Volto ao caso. Contou-me o professor que dia desses ouviu um menino de nove anos de idade, aluno dele, afirmar que a Tayná mereceu o que lhe aconteceu, pois era uma vagabunda.
Estarrecido, o professor perguntou por que ele estava fazendo tal afirmativa. O menino respondeu que era vagabunda porque ela usava shorts curtos. Veja como o machismo é construído: o uso de um short significa vadiagem. Assim se constrói o machismo e a maldade e, sem exagero, pode se estar construindo o criminoso do futuro.
As coisas foram surgindo em sequência e me convidando a escrever este artigo. Primeiro, as piadas, depois a indignação da minha mulher, a história que o professor me contou e, por fim, tomo conhecimento de que uma estudante belga, Sofie Peeters, fez um documentário com o título Femme de la rue. Durante meses, ela filmou os insultos que ouvia nas ruas de Bruxelas.
Segundo o que li, no filme, Sofie faz um percurso habitual, de casa para outro local. Ao longo do caminho, é abordada por assobios, piadas, gracinhas, convites de todos os tipos e assim por diante.
Esses “galanteios”, “convites”, piadas, “elogios”, ou seja lá o que forem, a mulher que está na rua não pediu para ouvir. Para ela, isso é violência, tira-lhe a liberdade e o direito de ir e vir por ruas ou calçadas, tanto que muitas chegam a mudar trajetos para não passar em frente a determinados locais.
O palavreado do dia a dia na rua ou em qualquer ambiente é que leva à “passada de mão”, à agressão física e ao sexo forçado (estupro).
Por conta do documentário, o Ministério Público da Bélgica e a prefeitura de Bruxelas fizeram um acordo e passarão a cobrar multa de até 250 euros, mais de 600 reais, dos (machões) machistas que molestarem mulheres nas ruas. O Ministério do Interior da Bélgica também propôs um projeto de lei sobre o tema. Que tal fazer o mesmo por aqui?
A multa provavelmente não resolverá. Tomarão algum cuidado na rua para não serem multados, mas continuarão machistas. O que se precisa, tanto lá como cá, é investir na (educação) promoção da igualdade de gênero. Caso contrário, não se cura a doença do machismo.

· · · · · · ·

● OBJETIVO DO EXERCÍCIO
Liste todos os órgãos públicos da Bélgica citados no texto sobre o machismo. Use somente as informações do texto acima.

· · · · · · ·

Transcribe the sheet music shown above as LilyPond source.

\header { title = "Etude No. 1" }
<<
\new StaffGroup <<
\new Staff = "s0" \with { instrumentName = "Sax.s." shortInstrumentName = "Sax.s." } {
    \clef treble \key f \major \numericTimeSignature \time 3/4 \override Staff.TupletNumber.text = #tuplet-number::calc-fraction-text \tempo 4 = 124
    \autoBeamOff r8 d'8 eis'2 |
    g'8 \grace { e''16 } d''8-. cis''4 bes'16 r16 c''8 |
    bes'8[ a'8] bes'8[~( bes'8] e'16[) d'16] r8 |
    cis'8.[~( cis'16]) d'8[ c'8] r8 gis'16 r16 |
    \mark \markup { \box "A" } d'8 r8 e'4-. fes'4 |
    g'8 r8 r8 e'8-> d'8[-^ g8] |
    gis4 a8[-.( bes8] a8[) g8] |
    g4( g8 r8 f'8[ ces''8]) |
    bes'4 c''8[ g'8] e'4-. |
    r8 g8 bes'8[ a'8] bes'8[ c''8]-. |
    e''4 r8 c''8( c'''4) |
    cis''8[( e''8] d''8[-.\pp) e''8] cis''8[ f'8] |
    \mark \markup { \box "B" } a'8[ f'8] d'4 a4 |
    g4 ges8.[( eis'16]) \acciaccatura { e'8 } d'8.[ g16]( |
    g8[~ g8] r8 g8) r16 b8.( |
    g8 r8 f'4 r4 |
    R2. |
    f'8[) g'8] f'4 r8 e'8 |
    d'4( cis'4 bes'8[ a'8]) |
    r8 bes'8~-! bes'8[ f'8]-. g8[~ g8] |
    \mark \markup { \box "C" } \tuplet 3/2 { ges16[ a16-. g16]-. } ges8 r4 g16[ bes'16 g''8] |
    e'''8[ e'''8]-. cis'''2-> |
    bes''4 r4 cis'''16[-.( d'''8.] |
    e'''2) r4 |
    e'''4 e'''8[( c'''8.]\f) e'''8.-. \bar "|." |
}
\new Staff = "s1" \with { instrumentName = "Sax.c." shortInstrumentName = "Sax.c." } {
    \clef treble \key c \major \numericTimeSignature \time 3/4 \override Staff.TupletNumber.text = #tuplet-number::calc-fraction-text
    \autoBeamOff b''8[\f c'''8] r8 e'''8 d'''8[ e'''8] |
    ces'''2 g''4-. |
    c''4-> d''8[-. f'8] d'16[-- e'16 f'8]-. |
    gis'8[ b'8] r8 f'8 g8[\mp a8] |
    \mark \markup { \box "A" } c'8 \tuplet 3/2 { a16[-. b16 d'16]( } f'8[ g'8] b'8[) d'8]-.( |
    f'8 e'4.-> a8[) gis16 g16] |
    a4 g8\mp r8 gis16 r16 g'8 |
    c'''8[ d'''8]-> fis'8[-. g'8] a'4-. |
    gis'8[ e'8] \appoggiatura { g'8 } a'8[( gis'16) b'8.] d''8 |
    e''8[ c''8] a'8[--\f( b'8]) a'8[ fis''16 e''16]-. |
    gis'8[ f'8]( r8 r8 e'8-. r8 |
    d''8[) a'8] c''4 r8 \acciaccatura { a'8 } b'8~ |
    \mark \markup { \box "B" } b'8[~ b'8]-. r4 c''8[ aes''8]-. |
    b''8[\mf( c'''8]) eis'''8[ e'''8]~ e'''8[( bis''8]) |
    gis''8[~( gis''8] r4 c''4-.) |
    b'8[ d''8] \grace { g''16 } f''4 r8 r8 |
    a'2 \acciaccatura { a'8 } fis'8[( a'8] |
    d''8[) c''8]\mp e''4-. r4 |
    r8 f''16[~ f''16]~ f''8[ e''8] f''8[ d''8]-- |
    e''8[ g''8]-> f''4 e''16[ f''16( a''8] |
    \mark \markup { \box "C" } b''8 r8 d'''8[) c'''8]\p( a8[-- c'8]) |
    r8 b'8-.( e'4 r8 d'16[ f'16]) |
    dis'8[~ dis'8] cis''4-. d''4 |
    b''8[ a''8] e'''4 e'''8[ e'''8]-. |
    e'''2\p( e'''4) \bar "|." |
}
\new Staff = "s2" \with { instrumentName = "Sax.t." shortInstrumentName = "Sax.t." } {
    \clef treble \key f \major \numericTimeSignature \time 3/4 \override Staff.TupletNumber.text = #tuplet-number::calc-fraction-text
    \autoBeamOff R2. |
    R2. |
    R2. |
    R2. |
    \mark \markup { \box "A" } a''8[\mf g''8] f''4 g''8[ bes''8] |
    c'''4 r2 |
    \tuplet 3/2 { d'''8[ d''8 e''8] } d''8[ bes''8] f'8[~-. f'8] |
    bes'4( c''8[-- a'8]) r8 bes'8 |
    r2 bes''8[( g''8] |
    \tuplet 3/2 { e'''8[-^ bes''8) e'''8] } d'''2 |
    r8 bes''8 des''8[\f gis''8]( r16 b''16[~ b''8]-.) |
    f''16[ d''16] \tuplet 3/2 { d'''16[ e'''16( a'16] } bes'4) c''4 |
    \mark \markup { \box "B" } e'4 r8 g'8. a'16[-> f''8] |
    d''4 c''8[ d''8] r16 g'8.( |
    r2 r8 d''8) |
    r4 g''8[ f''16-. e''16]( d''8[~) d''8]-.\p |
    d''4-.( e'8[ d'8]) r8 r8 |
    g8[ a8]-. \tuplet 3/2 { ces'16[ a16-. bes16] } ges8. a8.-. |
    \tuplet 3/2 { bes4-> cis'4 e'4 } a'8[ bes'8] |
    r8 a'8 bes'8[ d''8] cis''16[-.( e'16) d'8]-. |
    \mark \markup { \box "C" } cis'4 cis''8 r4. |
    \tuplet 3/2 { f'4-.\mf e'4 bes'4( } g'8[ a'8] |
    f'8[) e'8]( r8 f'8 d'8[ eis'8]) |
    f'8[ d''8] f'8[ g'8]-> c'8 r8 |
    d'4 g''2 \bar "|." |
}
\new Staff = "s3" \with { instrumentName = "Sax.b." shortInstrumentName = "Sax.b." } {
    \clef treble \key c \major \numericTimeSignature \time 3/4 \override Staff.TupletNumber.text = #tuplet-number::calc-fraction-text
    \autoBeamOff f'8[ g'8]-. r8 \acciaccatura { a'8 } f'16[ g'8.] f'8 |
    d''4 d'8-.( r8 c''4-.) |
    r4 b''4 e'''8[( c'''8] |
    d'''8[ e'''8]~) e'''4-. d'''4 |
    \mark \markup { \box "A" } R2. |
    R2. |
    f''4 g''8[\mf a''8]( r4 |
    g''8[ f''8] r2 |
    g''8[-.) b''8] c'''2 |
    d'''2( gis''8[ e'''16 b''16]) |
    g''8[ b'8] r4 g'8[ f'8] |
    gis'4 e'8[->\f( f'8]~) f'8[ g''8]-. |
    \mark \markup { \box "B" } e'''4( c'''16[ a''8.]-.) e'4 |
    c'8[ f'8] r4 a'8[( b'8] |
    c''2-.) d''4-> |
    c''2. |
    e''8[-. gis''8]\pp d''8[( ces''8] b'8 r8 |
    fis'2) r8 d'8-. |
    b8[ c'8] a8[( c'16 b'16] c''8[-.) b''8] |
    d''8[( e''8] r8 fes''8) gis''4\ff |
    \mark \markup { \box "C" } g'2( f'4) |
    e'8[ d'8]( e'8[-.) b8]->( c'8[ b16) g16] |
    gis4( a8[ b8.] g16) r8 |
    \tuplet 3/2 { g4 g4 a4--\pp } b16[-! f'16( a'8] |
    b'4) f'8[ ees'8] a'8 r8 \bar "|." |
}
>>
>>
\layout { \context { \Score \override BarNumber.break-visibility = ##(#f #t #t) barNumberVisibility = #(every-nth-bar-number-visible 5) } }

· · · · · · ·

● ÁREA DE RESPOSTA
- Ministério Público da Bélgica
- Prefeitura de Bruxelas
- Ministério do Interior da Bélgica